Dinham Hall's Ghostly Past

My Mother and I went to live at Dinham Hall I think in 1983 when she was appointed as House Mistress—a challenging job which involved the running of the house and staff, and caring for around 20 boys. Most were students at the sixth form college in Ludlow whose parents lived too far away to travel daily, or abroad. The college is a state run establishment and the situation was unusual, having a boarding house attached, but it stemmed back to the days when the college was Ludlow Grammar School and Dinham was the boarding house for it.

In the 3 years we spent there, before the house became a hotel, we had some similar experiences, as did our predecessors and some long-serving members of the domestic staff. If the room you had was the one overlooking the castle walls, it used to be known as 'Castle Dormitory' and was shared by 6 boys. They all told various tales of footsteps, doors opening on their own and even once did a Ouija board which frightened them half to death when it spelt out their names and several others!

My room was on the middle floor and I frequently heard footsteps walking up and down the corridor outside the room at night, and once felt a firm but friendly hand on my shoulder whilst leaning over the wooden bannister rail on that landing—but there was no-one there.

'The Ladies', the three members of domestic staff who had worked at Dinham for over 20 years each, had many tales to tell of things which had happened whilst the various custodians of the house had lived there, though they never really spoke about them unless something similar happened to the latest occupant. Because of this, the things that happened must be all the more genuine. There is probably a lot which we will never know!

The incidents which occurred when we lived there were as follows.

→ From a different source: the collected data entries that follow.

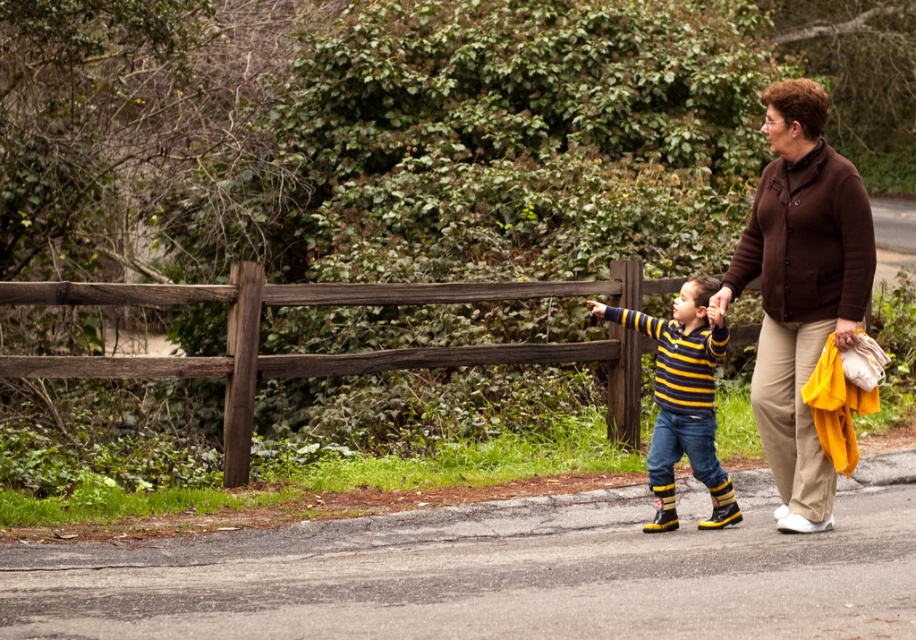
Question: Which point is closer to the camera?

Choices:
 (A) (235, 260)
 (B) (672, 467)

Answer: (B)

Question: Among these objects, which one is farthest from the camera?

Choices:
 (A) striped knit sweater at center
 (B) brown cardigan at right

Answer: (A)

Question: Can you confirm if brown cardigan at right is positioned below striped knit sweater at center?

Choices:
 (A) yes
 (B) no

Answer: (B)

Question: Which object is closer to the camera taking this photo?

Choices:
 (A) brown cardigan at right
 (B) brown wooden fence at left

Answer: (A)

Question: Where is brown wooden fence at left located in relation to striped knit sweater at center in the image?

Choices:
 (A) above
 (B) below

Answer: (A)

Question: In this image, where is brown cardigan at right located relative to striped knit sweater at center?

Choices:
 (A) left
 (B) right

Answer: (B)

The footsteps on the landing behind my room were a regular occurrence; slowly pacing up and down. My mother (probably the greatest sceptic I know where this sort of thing is concerned) also heard footsteps often on the narrow back staircase at night outside her room—she was always accusing the boys of sneaking in late, and they always flatly denied it! It also happened in holiday time when she was in the house on her own.

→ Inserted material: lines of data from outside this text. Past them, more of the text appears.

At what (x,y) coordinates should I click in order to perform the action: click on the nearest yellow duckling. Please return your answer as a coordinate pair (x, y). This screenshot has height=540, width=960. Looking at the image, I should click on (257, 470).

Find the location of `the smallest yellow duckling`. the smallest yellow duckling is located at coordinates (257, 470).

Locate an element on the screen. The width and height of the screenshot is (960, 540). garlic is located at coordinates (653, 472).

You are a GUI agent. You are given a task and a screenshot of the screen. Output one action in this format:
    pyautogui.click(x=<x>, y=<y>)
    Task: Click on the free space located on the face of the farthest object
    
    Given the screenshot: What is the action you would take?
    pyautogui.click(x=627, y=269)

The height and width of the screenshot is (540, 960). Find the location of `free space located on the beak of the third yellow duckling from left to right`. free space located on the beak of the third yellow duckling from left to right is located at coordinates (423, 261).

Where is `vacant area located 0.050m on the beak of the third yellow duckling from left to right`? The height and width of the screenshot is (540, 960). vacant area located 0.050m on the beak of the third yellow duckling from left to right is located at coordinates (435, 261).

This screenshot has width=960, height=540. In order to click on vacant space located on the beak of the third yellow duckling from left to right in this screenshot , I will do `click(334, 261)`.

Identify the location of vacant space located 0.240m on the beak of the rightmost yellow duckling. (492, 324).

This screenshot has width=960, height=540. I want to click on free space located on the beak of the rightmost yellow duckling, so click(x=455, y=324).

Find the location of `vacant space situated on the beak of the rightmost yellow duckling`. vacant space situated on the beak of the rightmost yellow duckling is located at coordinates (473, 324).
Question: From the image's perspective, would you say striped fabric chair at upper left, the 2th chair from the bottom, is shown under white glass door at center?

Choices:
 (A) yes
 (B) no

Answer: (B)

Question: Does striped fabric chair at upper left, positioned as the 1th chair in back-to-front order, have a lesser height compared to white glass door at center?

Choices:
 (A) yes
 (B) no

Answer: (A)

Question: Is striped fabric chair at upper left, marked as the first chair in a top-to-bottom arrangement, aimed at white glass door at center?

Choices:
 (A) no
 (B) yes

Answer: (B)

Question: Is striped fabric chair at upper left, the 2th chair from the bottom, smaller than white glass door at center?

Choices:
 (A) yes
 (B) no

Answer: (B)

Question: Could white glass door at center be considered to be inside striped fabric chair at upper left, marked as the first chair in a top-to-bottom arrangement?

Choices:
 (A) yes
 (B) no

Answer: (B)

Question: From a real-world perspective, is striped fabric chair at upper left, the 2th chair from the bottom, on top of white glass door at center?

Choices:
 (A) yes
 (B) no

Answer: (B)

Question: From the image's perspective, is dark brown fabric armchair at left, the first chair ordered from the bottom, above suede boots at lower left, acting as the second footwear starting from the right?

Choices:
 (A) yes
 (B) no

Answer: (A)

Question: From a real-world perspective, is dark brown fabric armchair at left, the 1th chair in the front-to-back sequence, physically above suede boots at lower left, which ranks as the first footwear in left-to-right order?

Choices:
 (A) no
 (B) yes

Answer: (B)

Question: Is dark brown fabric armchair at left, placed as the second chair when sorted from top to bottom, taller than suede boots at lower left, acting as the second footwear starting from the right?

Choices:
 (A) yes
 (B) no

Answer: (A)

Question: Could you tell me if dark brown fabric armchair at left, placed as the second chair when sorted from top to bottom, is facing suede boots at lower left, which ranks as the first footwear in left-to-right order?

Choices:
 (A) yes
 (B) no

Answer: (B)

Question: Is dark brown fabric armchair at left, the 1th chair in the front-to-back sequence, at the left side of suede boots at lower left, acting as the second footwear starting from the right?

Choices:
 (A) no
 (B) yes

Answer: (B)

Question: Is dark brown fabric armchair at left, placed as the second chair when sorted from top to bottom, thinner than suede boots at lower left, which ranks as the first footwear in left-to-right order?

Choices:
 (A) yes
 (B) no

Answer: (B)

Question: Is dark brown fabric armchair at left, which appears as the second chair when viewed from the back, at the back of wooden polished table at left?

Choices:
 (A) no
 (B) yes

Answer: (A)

On the same landing outside my room, which led up to the second flight of the wide front stairs, the cleaner once saw, from the ground floor, a woman dressed in grey sweeping up the stairs. She thought it was my mother until someone told her that she was out of the building. Several people over the years saw a 'grey lady' on those stairs. It is also the staircase to the room where Judith stayed. Some time after this, Mrs. M. the cook, was looking for my mother as there was a phonecall for her. She saw the door to our sitting room open and heard the vacuum cleaner on so decided to leave it and take a message. After she had put the phone down, my mother walked in through the front door, she had been shopping. Mrs M. was quite surprised and asked who was cleaning our sitting room, and mother was equally puzzled, as no-one else had access to that room, and the house was empty apart from Mrs M. They went back together to find the door locked and no-one inside.

In that sitting room, a previous occupant kept all the paperwork relating to the house keeping etc on a shelf. One day, the whole lot flew up into the air and landed in a mess on the floor in front of her.

Many people saw the same woman and man in the house, according to the Ladies. My mother also saw them. The woman was wearing a grey dress with a long white apron over it, and a white cap, the type a house keeper of the 19th century would have worn. The man wore a biege smock over trousers. The woman said, 'You can put the coal down here, Ben'. Again, mother knew nothing of them until she saw them and mentioned them to the Ladies the next day, thinking she'd imagined it. They said everyone who had lived in the house had seen them at some point.

Everything that happened in the house whilst we lived there didn't frighten or disturb us at all and was not in the least threatening, just fascinating.